La France vit actuellement une grave crise qui, au travers du fossé et des fortes tensions qui existent entre les forces de police et les jeunes de banlieues ou de quartiers défavorisés, révèle l’échec d’une politique de la ville incapable de résorber la crise urbaine. Pour le sociologue Eric Merlière, l’extension des violences à toute la France traduit l’existence d’un « destin commun lié à l’exclusion, à la discrimination, au passé colonial. Les enfants d’ouvriers français de souche connaissent eux aussi des périodes difficiles économiquement ». Il y a donc, selon lui, « un terreau commun d’exclusion, d’échec, d’injustice, de discrimination ». « Les inégalités sont toujours là. La politique de la ville, à mon sens, montre ses faillites aujourd’hui ».

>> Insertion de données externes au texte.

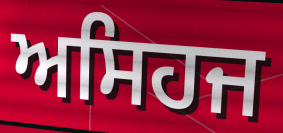
ਅਸਿਹਜ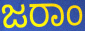
ಜರಾಂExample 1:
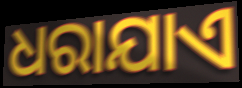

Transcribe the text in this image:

ଧରାଯାଏ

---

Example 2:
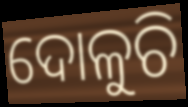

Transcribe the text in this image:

ଦୋଳୁଚି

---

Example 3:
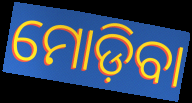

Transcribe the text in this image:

ମୋଡ଼ିବା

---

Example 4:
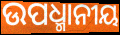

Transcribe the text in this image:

ଉପଧ୍ମାନୀୟ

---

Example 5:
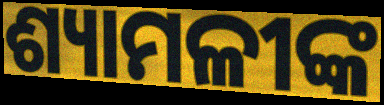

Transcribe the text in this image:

ଶ୍ୟାମଳୀଙ୍କ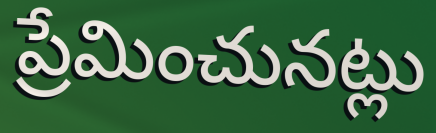
ప్రేమించునట్లుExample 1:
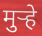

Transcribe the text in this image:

मुऱ्हे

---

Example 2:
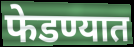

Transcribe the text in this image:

फेडण्यात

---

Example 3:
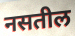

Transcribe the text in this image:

नसतील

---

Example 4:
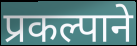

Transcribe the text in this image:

प्रकल्पाने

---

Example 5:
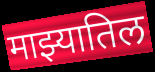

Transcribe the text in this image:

माझ्यातिल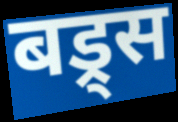
बड्र्स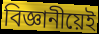
বিজ্ঞানীয়েই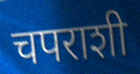
चपराशी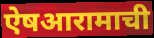
ऐषआरामाची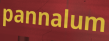
pannalum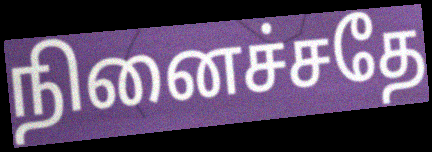
நினைச்சதே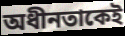
অধীনতাকেইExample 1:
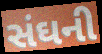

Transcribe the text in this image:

સંઘની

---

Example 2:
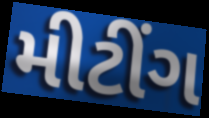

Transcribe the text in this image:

મીટીંગ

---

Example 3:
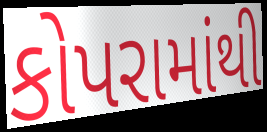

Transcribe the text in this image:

કોપરામાંથી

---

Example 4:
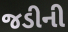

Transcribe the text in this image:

જડીની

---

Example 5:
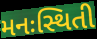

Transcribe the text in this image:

મનઃસ્થિતી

Le gouvernement doit aujourd’hui changer toute son analyse de la gestion de la crise urbaine. Associée explicitement à la dérive des quartiers, la gestion de la présence immigrée en termes de risque et de violence depuis les années 1990, montre l’échec de cette orientation de la politique de la ville. La France doit reconsidérer sa politique de la ville la basant sur des indicateurs économiques et sociaux plutôt que sur des considérations ethniques.